アスタも、妹のように可愛がっていた後輩のこんな様子をみれば放っておけない。すでに胸元がしっとりしていることも気にせず、イェシカに優しく微笑みかけた。
「イェシカ、どうしたの?」
優しく声かけされ、イェシカは咀嚼をしていた分をごくんと飲み込み、口を開く。
「昨日、ヨキアム殿下がお休みだって聞いたから、お茶に誘おうと思ったの。けど、出かけたって。それで、戻ってきた殿下がフラれたって言うから、先輩のところに行ったんだなって……」
合っているからこそ、アスタはどう返したものか答えあぐねた。ヨキアムの想いには気付かなかったが、イェシカの想いには気付いていた。なんせ、イェシカが聖女になるより前にヨキアムに引き合わせたのは、アスタだ。対等な立場が少ない二人で、歳が近い者同士で親しくなれればと思った。同世代ということで、二人は親しくなり、アスタは微笑ましく感じていた。
二人には姉のように慕われているとばかり思っていたのだが、昨日一方は違うことが判明した。知らなかったアスタは、これまでイェシカを応援していたのだ。しかしながら、アスタがヨキアムの告白を断ったばかりに、連鎖的にイェシカまで失恋確定してしまったらしい。
フった張本人であるアスタは、どういう対応をすればいいのか判らない。イェシカにも謝罪した方がいいのだろうか。妹のように可愛がっていた彼女が悲しんでいると、心が痛い。
「ということで、聖女様の愚痴に付き合っていただきたく参りました」
「私でいいのかしら?」
「はい。自分では気の利いたことが言えませんので」
ケネトの言い分から、彼がこと恋愛に関して門外漢であることが窺えた。しかし、元凶ともいえなくないアスタを慰め役に選ぶのはいかがなものか。

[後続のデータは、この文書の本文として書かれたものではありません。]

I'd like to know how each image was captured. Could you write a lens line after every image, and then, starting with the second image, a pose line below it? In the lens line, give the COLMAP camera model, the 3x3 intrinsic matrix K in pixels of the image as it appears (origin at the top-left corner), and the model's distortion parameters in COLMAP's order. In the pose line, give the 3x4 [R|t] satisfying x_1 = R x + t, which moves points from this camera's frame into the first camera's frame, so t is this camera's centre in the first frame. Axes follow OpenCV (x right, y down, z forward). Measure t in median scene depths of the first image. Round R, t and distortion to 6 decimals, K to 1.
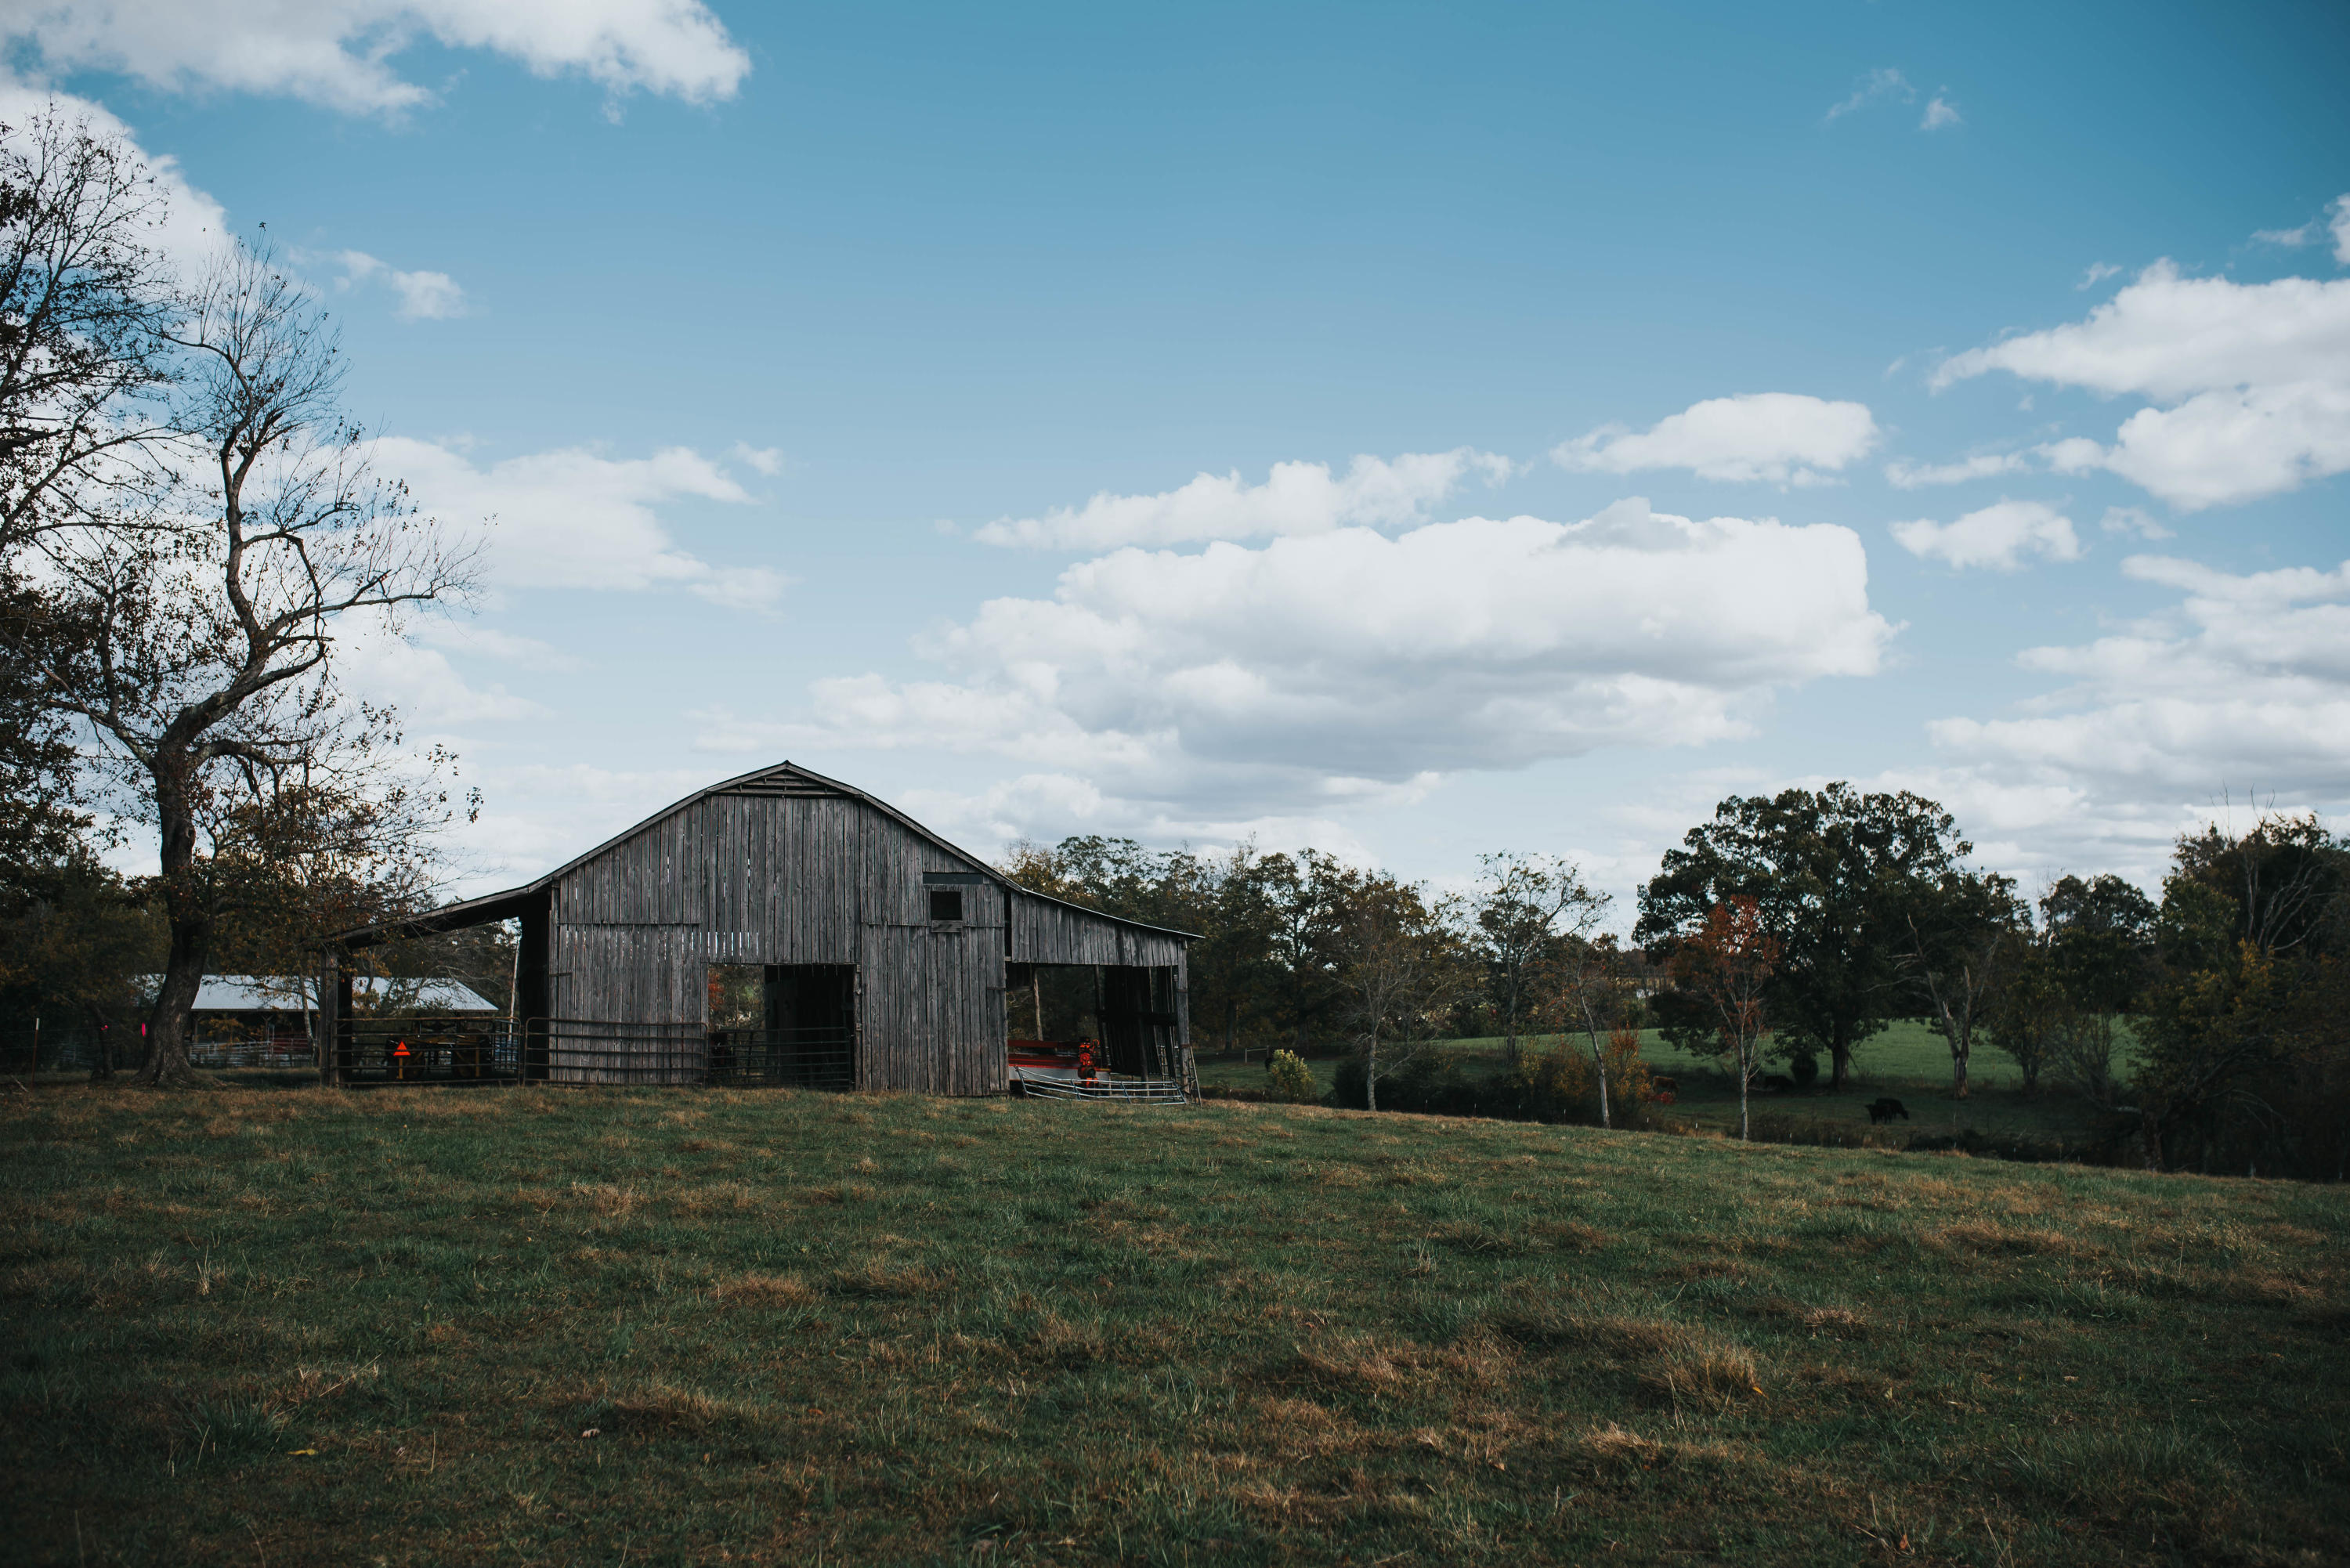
lens RADIAL K [[2456.6, 0, 1175.0], [0, 2456.6, 784.0], [0, 0, 1]] dist [-0.020297, 0.004242]
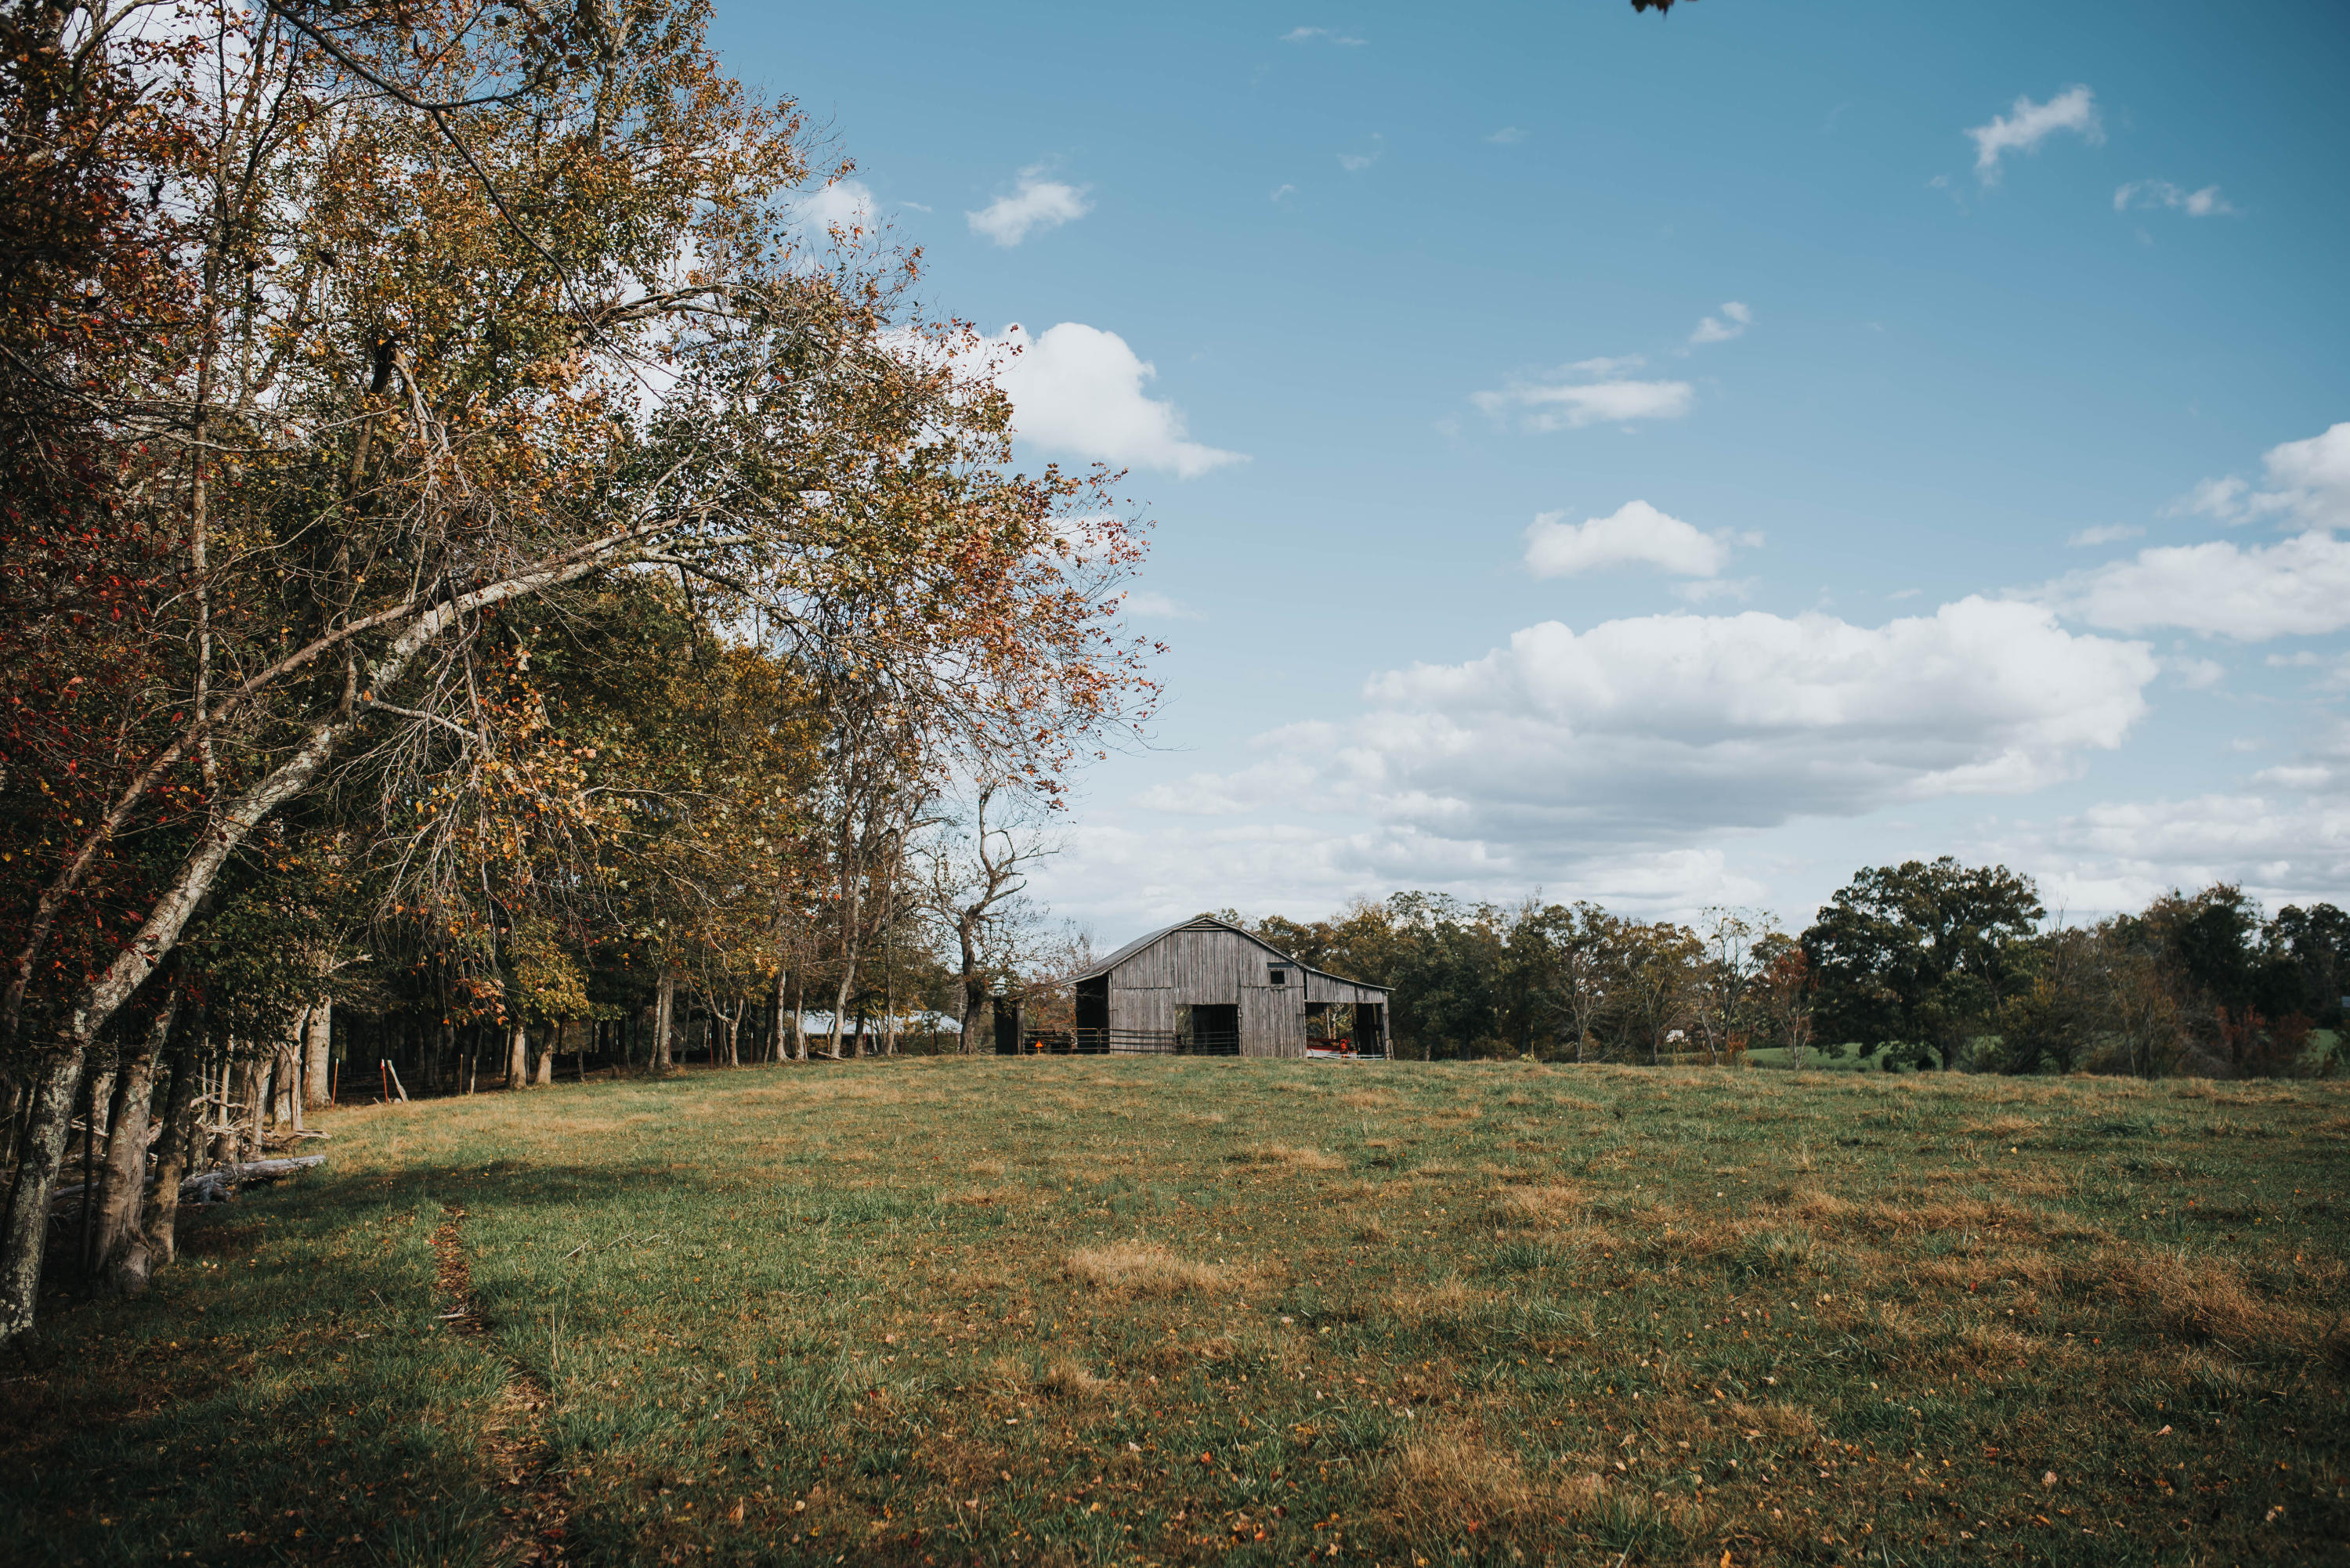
lens RADIAL K [[2456.6, 0, 1175.0], [0, 2456.6, 784.0], [0, 0, 1]] dist [-0.020297, 0.004242]
pose [[0.988751, -0.023416, -0.147726, 0.049562], [0.022005, 0.999695, -0.011176, -0.034474], [0.147942, 0.007800, 0.988965, -0.408528]]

「話を聞いていただくだけで構いません。聖女様は聡明でいらっしゃるので、現時点では先代聖女様に及ばないことを承知されています」
ただ発散に付き合うだけでいいと断ずるあたり、ケネトはイェシカの性格を把握しているようだ。そして、聖女への称賛を惜しまないが、讃え方が若干イェシカに不憫である。失恋確定を念押ししないであげてほしい。励ましでなく追い討ちである。
次の護衛騎士を選定する折、ロルフも意見を求められた。その際、自身の経験を踏まえて、あえて信仰心の強い騎士を選出してはどうかと提言した。よもやこんな聖女至上主義が振り切っている者がいるとは思わなかったのだ。提案内容を誤ったかと、ロルフは反省した。